Exchange (and MDaemon) seem to be targeted extensively - they have admin:admin and guest:guest type default accounts that, if they aren't locked down, can be used to AUTH and send out mail.
He grabbed a couple of our customers' IMAIL servers, and I'm pretty sure
discovered a few weak passwords by brute force.
Bob
Just FYI, I am putting together another paper as we speak on how to secure your mail servers against this type of attack. Should be online by this afternoon at the latest.
Ok, this is where I need to ask for your guys help as well. If anyone here has experience with postfix or qmail, please let me know if you know ways of securing these mail servers from these kinds of attacks. I’m familiar with sendmail, exim, and exchange.
<snip>
Sendmail rulesets to block Ralsky:
KRalsky1 regex -a@SPAM ^.*(\[|\(|\s)211\.158\.[3456789]
KRalsky2 regex -a@SPAM ^.*(\[|\(|\s)218\.70\.1[345]
KRalsky3 regex -a@SPAM ^.*(\[|\(|\s)219\.153\.1[45]
KRalsky4 regex -a@SPAM ^.*(\[|\(|\s)218\.10\.57
KRalsky5 regex -a@SPAM ^.*(\[|\(|\s)218\.70\.1[01]
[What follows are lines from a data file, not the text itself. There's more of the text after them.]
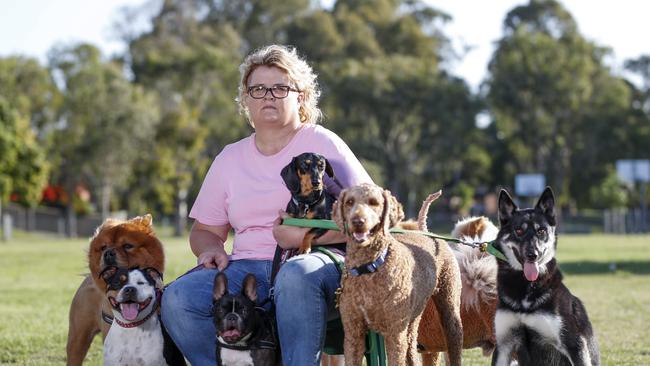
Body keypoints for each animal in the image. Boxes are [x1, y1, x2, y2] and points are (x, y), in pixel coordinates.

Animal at [332, 184, 464, 366]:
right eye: (349, 202)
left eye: (374, 202)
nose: (358, 222)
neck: (370, 267)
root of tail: (426, 232)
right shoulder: (353, 332)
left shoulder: (394, 332)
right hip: (413, 318)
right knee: (411, 348)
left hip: (449, 302)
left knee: (454, 341)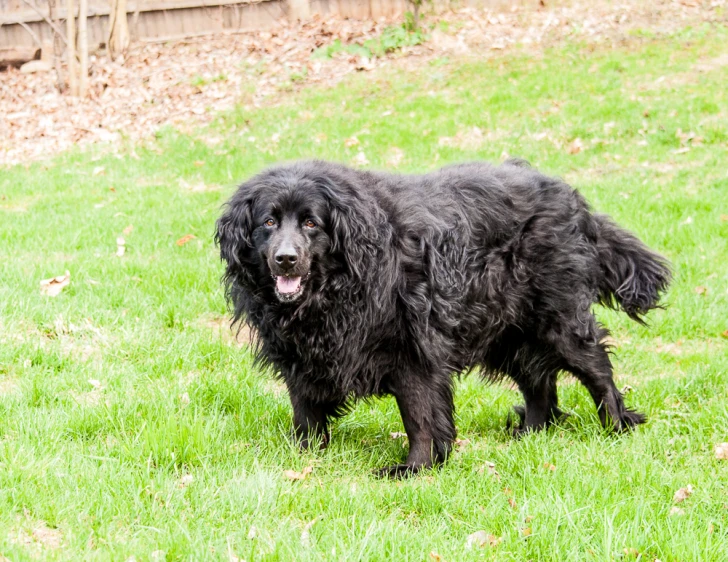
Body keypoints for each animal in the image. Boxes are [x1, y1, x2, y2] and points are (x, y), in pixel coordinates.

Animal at [216, 160, 672, 474]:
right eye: (268, 221)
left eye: (311, 223)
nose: (285, 259)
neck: (336, 286)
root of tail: (571, 198)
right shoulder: (299, 356)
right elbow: (305, 412)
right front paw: (306, 459)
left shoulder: (414, 348)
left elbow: (419, 415)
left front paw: (415, 468)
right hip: (505, 327)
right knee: (538, 380)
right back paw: (530, 432)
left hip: (554, 317)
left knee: (595, 365)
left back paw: (616, 424)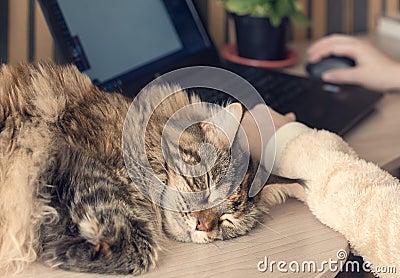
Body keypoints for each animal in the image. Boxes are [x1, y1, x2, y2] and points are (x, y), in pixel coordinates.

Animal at [0, 63, 300, 276]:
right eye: (204, 184)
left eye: (227, 221)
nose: (202, 225)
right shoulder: (70, 160)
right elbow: (140, 246)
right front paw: (58, 250)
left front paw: (62, 247)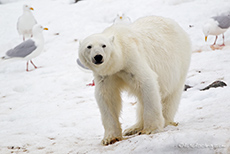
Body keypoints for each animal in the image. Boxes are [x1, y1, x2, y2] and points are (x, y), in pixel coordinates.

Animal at [78, 15, 191, 146]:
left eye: (103, 45)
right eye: (89, 46)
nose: (98, 57)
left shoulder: (132, 60)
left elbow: (147, 83)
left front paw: (150, 129)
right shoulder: (106, 76)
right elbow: (107, 97)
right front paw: (110, 138)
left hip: (178, 62)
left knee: (170, 96)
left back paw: (164, 121)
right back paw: (133, 128)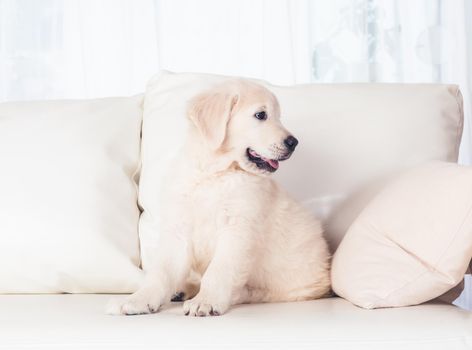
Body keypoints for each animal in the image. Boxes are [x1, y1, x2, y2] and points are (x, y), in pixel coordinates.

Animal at [109, 80, 332, 318]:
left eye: (278, 116)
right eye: (261, 115)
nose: (293, 142)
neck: (214, 174)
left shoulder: (238, 231)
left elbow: (219, 271)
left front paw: (206, 301)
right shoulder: (178, 231)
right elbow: (161, 272)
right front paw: (139, 299)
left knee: (249, 291)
KRalsky6 regex -a@SPAM ^.*(\[|\(|\s)218\.70\.[89]
KReceivedChecks sequence Ralsky1 Ralsky2 Ralsky3 Ralsky4 Ralsky5 Ralsky6
HReceived: $>check_header_Received
Scheck_header_Received
R$* $: $1 $| $(ReceivedChecks $&{currHeader} $)
R$* $| @SPAM $#error $@ 5.7.1 $: "550 Message rejected; suspected spam signature."
R$* $| $* $: $1
This will not help to block direct SMTP AUTH attacks; but they should block
mail from other compromised servers, provided they don't munge the headers.
I've been running these rules for several weeks without incident.